İşgücü piyasasındaki iyileşmeye tepki vermeyen tüketici harcamaları diğer bir problem. Hane halkının fiyatların daha fazla düşeceği beklentisi ile tüketim yapmaması ve iş gücü piyasasındaki toparlamaya olan inancının zayıf olması sebebiyle tasarrufa yönelim olması ekonomideki en önemli sorunlardan. ABD ekonomisinin üçte ikisini oluşturan perakende satışlar ise yerinde saymaya devam ediyor. Motorlu taşıtlar, mobilya ve elektronik alet talebine olan düşüş , perakende satışlardaki gerilemenin başlıca sebebi olarak karşımıza çıkıyor.
İş aktivitesine baktığımızda, karşımızda olumlu bir tablo görüyoruz . Hizmetler PMI verisinin Ocak’tan bu yana düzenli olarak artış eğiliminde olduğu görülüyor.
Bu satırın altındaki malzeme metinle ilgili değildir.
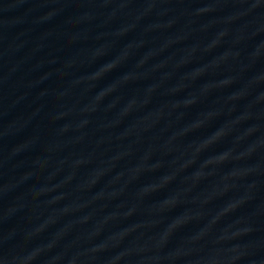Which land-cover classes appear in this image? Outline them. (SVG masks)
<instances>
[{
  "label": "water",
  "instance_id": "obj_1",
  "mask_svg": "<svg viewBox=\"0 0 264 264\" xmlns=\"http://www.w3.org/2000/svg\"><path fill=\"white\" fill-rule=\"evenodd\" d=\"M0 264H264V0H0Z\"/></svg>",
  "mask_w": 264,
  "mask_h": 264
}]
</instances>
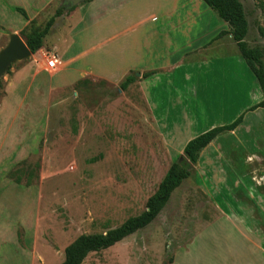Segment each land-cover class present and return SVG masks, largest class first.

Son açıklanan veri 57.4 ile oldukça iyi bir seviyede. İmalat PMI ise 50’ni üzerindeki ılımlı seyrini sürdürüyor.
Gelelim enflasyona; FED’in faiz artışı için en dikkatli izlediği enflasyon verileri henüz yüzde 2 hedefine oldukça uzak seyrediyor. FED’in bu hedefe ulaşılabileceği beklentileri ise gelen verilerin ışığında azalmaya devam ediyor. Son gelen veriler, fiyatların istikrarlı bir iyileşme yakalayabilmesi için daha fazla yol alınması görüşünü destekliyor. Son açıklanan ÜFE verisi yüzde 0.4 düşerken, 12 aylık süreçte yüzde 1.3 gerileme yaşandı. ÜFE rakamlarındaki düşüş, enflasyonun aşağı yönlü baskılanmaya devam edebileceğini gösteriyor. Enerji fiyatlarındaki gerileme ve doların güçlenmesi ile ticaret yapan şirketlerin toptan giderlerinde yaşanan düşüşün ÜFE’ye negatif yansıdığını söyleyebiliriz. FED’in faiz artışı konusunda şahin tonunu engelleyen en önemli veri olan TÜFE, Cuma günü açıklanacak.Nisan ayı beklentileri yüzde 0.1 artış ile zayıf seyrin devamına işaret ediyor.
Tutanaklarda, son dönemde FED Başkanları tarafından yapılan karışık açıklamalarla ilgili fikir sahibi olacağız. Gelen kötü verilerin kış koşullarına bağlı olduğunu savunan üyelerin sayısı, FED’in yol haritası açısından önemli. Bunun yanında faiz artırımı tarafında kaç üyenin yer aldığını ve bu yıl artırım olasılığının ne olduğunu görmeye çalışacağız.